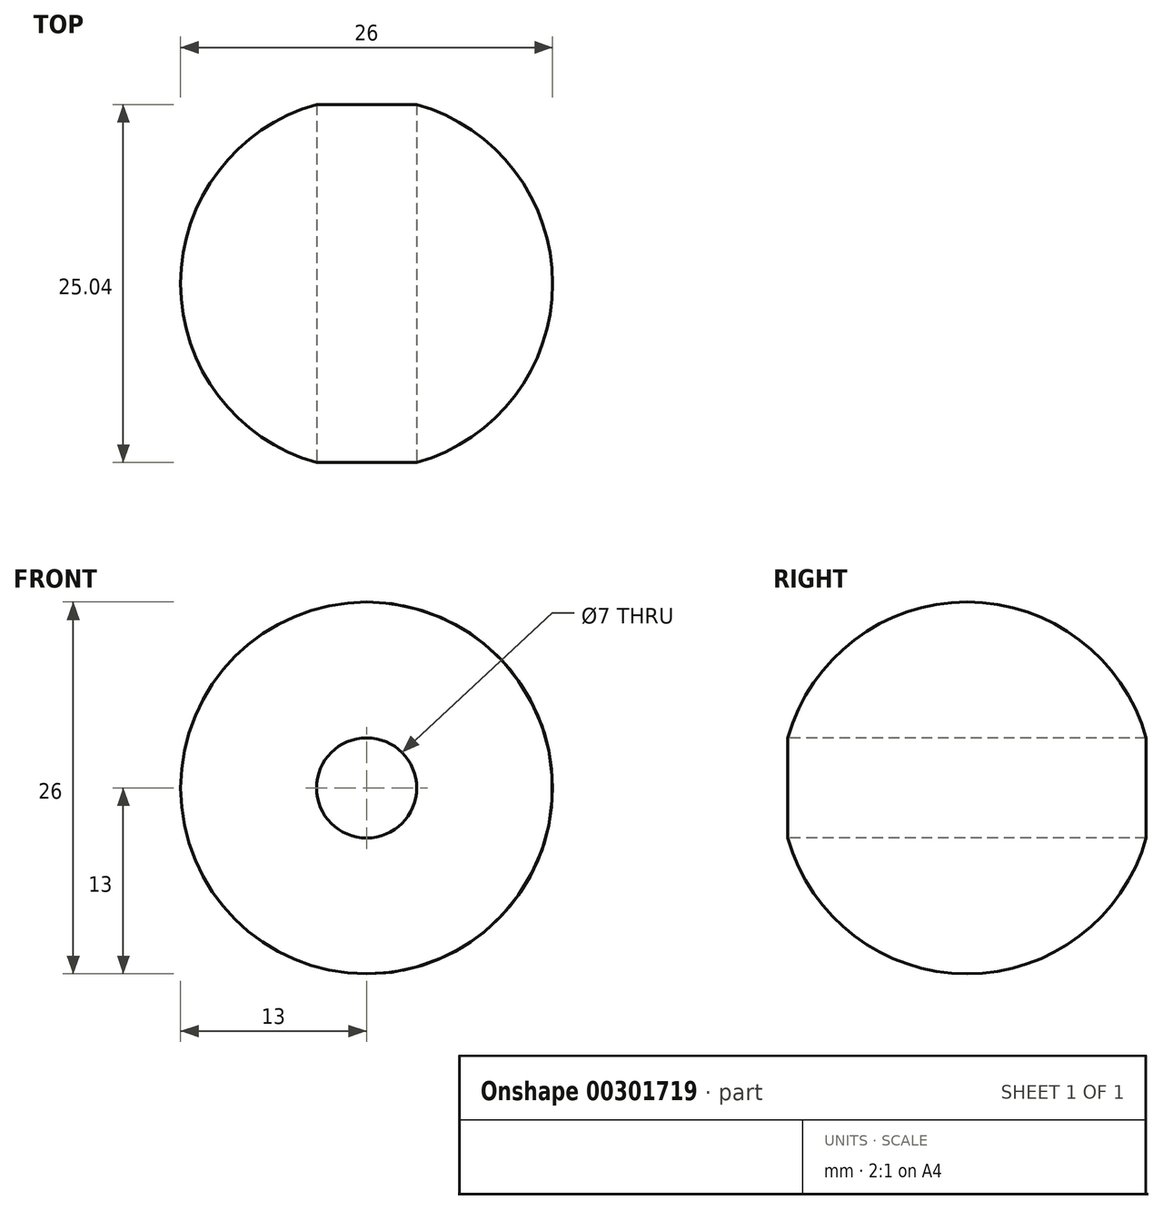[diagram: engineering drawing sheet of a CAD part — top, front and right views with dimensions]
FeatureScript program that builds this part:
annotation { "Feature Type Name" : "Feature", "Feature Type Description" : "" }
export const myFeature = defineFeature(function(context is Context, id is Id, definition is map)
    precondition{}
    {
        {
            var Q0;
            Q0=qCreatedBy(makeId("Front.planeOp"),FACE);
            var sketch = newSketch(context, id + "F0", { "sketchPlane" : qUnion([Q0])});
            skCircle(sketch, "E0", {"center": v(0, 0) * mm, "radius": 13 * mm});
            skLineSegment(sketch, "E1", {"start": v(0, 0) * mm, "end": v(0, 18.05) * mm});
            skLineSegment(sketch, "E2", {"start": v(0, 18.05) * mm, "end": v(0, -19.8) * mm});
            skSolve(sketch);
        }
        {
            var Q0;
            {var subQ0=sQuery(id+"F0.wireOp",EDGE,"E2");var subQ4=makeQuery(id+"F0.imprint","IMPRINT",VERTEX,{"derivedFrom":subQ0});Q0=makeQuery(id+"F0.imprint","IMPRINT",FACE,{"disambiguationData":[TD([[makeQuery(id+"F0.imprint","IMPRINT",EDGE,{"disambiguationData":[TD([[subQ4,1.0]])],"derivedFrom":subQ0}),1.0]])]});}
            var Q1;
            Q1=sQuery(id+"F0.wireOp",EDGE,"E2");
            revolve(context, id + "F1", {"entities" : qUnion([Q0]), "axis" : qUnion([Q1]), "revolveType" : RevolveType.FULL});
        }
        {
            var Q0;
            Q0=qCreatedBy(makeId("Front.planeOp"),FACE);
            cPlane(context, id + "F2", {"entities" : qUnion([Q0]), "cplaneType" : CPlaneType.OFFSET, "offset" : 48.5 * mm, "width" : 150 * mm, "height" : 150 * mm});
        }
        {
            var Q0;
            Q0=qCreatedBy(id+"F2.planeOp",FACE);
            var sketch = newSketch(context, id + "F3", { "sketchPlane" : qUnion([Q0])});
            skCircle(sketch, "E3", {"center": v(0, 0) * mm, "radius": 3.5 * mm});
            skSolve(sketch);
        }
        {
            var Q0;
            Q0=makeQuery(id+"F3.imprint","IMPRINT",FACE,{"disambiguationData":[TD([[makeQuery(id+"F3.imprint","IMPRINT",EDGE,{"derivedFrom":sQuery(id+"F3.wireOp",EDGE,"E3")}),1.0]])]});
            extrude(context, id + "F4", {"entities" : qUnion([Q0]), "operationType" : NewBodyOperationType.REMOVE, "oppositeDirection" : true, "depth" : 128.4 * mm});
        }
    });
========
» **DESCRIPTION OF THE TASK**:
Extract all of the lines above word for word, and leave any pictures out of your answer.

» **FULL SOLUTION**:
[diagram: engineering drawing sheet of a CAD part — top, front and right views with dimensions]
FeatureScript program that builds this part:
annotation { "Feature Type Name" : "Feature", "Feature Type Description" : "" }
export const myFeature = defineFeature(function(context is Context, id is Id, definition is map)
    precondition{}
    {
        {
            var Q0;
            Q0=qCreatedBy(makeId("Front.planeOp"),FACE);
            var sketch = newSketch(context, id + "F0", { "sketchPlane" : qUnion([Q0])});
            skCircle(sketch, "E0", {"center": v(0, 0) * mm, "radius": 13 * mm});
            skLineSegment(sketch, "E1", {"start": v(0, 0) * mm, "end": v(0, 18.05) * mm});
            skLineSegment(sketch, "E2", {"start": v(0, 18.05) * mm, "end": v(0, -19.8) * mm});
            skSolve(sketch);
        }
        {
            var Q0;
            {var subQ0=sQuery(id+"F0.wireOp",EDGE,"E2");var subQ4=makeQuery(id+"F0.imprint","IMPRINT",VERTEX,{"derivedFrom":subQ0});Q0=makeQuery(id+"F0.imprint","IMPRINT",FACE,{"disambiguationData":[TD([[makeQuery(id+"F0.imprint","IMPRINT",EDGE,{"disambiguationData":[TD([[subQ4,1.0]])],"derivedFrom":subQ0}),1.0]])]});}
            var Q1;
            Q1=sQuery(id+"F0.wireOp",EDGE,"E2");
            revolve(context, id + "F1", {"entities" : qUnion([Q0]), "axis" : qUnion([Q1]), "revolveType" : RevolveType.FULL});
        }
        {
            var Q0;
            Q0=qCreatedBy(makeId("Front.planeOp"),FACE);
            cPlane(context, id + "F2", {"entities" : qUnion([Q0]), "cplaneType" : CPlaneType.OFFSET, "offset" : 48.5 * mm, "width" : 150 * mm, "height" : 150 * mm});
        }
        {
            var Q0;
            Q0=qCreatedBy(id+"F2.planeOp",FACE);
            var sketch = newSketch(context, id + "F3", { "sketchPlane" : qUnion([Q0])});
            skCircle(sketch, "E3", {"center": v(0, 0) * mm, "radius": 3.5 * mm});
            skSolve(sketch);
        }
        {
            var Q0;
            Q0=makeQuery(id+"F3.imprint","IMPRINT",FACE,{"disambiguationData":[TD([[makeQuery(id+"F3.imprint","IMPRINT",EDGE,{"derivedFrom":sQuery(id+"F3.wireOp",EDGE,"E3")}),1.0]])]});
            extrude(context, id + "F4", {"entities" : qUnion([Q0]), "operationType" : NewBodyOperationType.REMOVE, "oppositeDirection" : true, "depth" : 128.4 * mm});
        }
    });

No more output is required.